Nothing stops you from supporting additional federation mechanisms. Nothing stops you from providing additional fields. Nothing stops you from storing data locally. Nothing stops you from adding additional ways of signing claims about individual objects or a whole repository of objects. Nothing stops you from providing additional mechanisms for distributed lookup of objects by id. Many of those things would be welcome if people wanted to do it on top of ActivityPub.

[barnabee]

Sure nothing stops you doing those things, but also nothing makes them seem like a good idea.

Why bother with Mastodon interop? Why bother building on top of a standard that doesn’t do what you want if you don’t think being part of the “Fediverse” is particularly interesting or a goal of the platform you’re building?

Something new is a better bet at this point than being anchored to or seeming like part of Mastodon IMO.

[vidarh]

> Why bother with Mastodon interop? Why bother building on top of a standard that doesn’t do what you want if you don’t think being part of the “Fediverse” is particularly interesting or a goal of the platform you’re building?

Because they pretend to want to be open, and it's sending a very clear signal that is not their goal if they're not even trying to work with the existing ecosystem.

If they just want to be a silo, that's fine. But in that case be honest about it.

[Ar-Curunir]

Er why are you conflating “being open” with “being part of the Fediverse”? The Fediverse has no monopoly on that notion, and in fact shaming folks for not wanting to integrate with it is the opposite of open. It’s like saying “BSDs pretend to be open, but they’re not even trying to be compatible with Linux”.

[barnabee]

The “Fediverse” is not an existing ecosystem in any way that replaces Twitter or builds an interesting social network, from my perspective at least.

No matter how open I wanted to be, if I was setting out to build a social network, I’d please precisely zero value on being connected to that “existing network”.

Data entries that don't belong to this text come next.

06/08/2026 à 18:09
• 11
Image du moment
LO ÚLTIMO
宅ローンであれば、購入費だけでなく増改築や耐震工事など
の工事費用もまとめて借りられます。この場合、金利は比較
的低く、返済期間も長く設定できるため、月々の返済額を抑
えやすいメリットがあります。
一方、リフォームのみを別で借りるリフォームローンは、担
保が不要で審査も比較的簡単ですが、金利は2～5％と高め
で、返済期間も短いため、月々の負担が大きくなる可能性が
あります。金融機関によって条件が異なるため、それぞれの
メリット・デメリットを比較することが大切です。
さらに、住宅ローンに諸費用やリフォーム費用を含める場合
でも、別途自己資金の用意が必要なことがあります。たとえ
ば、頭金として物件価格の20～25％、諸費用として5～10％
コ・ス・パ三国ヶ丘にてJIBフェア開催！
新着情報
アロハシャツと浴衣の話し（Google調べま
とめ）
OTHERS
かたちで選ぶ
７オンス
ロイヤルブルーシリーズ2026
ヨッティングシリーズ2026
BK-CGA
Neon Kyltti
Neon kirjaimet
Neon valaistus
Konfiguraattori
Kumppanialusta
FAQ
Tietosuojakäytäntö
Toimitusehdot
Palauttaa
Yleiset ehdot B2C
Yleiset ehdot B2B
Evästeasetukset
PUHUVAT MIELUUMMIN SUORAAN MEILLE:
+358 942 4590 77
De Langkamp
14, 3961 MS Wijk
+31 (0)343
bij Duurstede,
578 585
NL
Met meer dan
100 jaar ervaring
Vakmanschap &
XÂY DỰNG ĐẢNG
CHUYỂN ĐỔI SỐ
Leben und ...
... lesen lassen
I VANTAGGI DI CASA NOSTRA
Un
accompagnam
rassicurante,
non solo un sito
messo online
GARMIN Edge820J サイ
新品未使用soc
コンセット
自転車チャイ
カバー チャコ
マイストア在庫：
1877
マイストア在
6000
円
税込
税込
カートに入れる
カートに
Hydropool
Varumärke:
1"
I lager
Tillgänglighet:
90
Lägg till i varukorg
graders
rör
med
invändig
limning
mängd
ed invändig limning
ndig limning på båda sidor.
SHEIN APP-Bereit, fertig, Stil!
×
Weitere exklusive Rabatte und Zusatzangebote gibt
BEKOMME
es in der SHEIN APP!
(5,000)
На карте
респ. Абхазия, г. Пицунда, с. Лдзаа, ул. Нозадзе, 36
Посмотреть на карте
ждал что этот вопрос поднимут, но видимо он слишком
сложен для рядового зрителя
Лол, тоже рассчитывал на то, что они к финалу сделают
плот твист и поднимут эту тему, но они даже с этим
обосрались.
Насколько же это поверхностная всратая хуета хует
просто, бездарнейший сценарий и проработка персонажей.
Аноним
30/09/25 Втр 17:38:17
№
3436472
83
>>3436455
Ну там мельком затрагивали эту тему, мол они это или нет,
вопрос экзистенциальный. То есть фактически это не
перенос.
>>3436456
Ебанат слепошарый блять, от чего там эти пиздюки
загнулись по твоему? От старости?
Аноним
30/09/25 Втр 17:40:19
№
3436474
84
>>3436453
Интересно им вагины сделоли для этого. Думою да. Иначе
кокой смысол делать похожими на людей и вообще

It is irrelevant to me, despite what a vocal minority might want me to believe.

[nr2x]

“We have a thing that is arcane and hasn’t taken off with the public so don’t make a new one” isn’t exactly a stellar argument.

The only winning move is to onboard users and given hundreds of millions of people may be looking to leave Twitter, Mastodon utterly shit the bed and missed the moment.

That’s the end of the story: if the system can’t catch users raining down from the sky during a generational upheaval in social media it ain’t never gonna make it.

[robertlagrant]

I wondered if Twitter would try extending its protocol so it integrated into the Fediverse, and just become the best Mastodon server ever that everyone ended up congregating on.

[Sytten]

My experience with mastodon is that both explore and the feed are miles behind the experience I have on twitter to discover content I care about. No offense but everybody that switched from twitter to mastodon that I know went back. In the end I dont care what protocol you use but mastodon experience really isn't great IMO so I tend to be willing to give Bluesky a shot before I judge.

[mattdesl]

Creating a restriction where every new social media protocol has to be built on top of ActivityPub sounds awful. There is room for innovation outside of this narrow scope of ideas.

[cxr]

> the major standard used on the federated internet right now: ActivityPub

This might be a true statement for microblogging, but the major-est "standard used on the federated internet right now" is surely SMTP+IMAP, and I wouldn't be surprised if RSS/Atom were in the #2 spot even though "nobody" is using it anymore (esp. considering "nobody" includes most podcasts).

[pxoe]

this seeming belief that activitypub - or rather, mastodon - is be-all end-all and the only thing that anybody should be concerned with and cater to, is kinda off-putting

personally I hope it doesn't actually become "the one thing" with how opinionated and callous it is about some features

[OJFord]

> , it uses crypto, handles auth

Good? HN also uses crypto. Unless I'm missing it, it's not using cryptocurrency or 'tokens' or anything, just good old fashioned cryptography.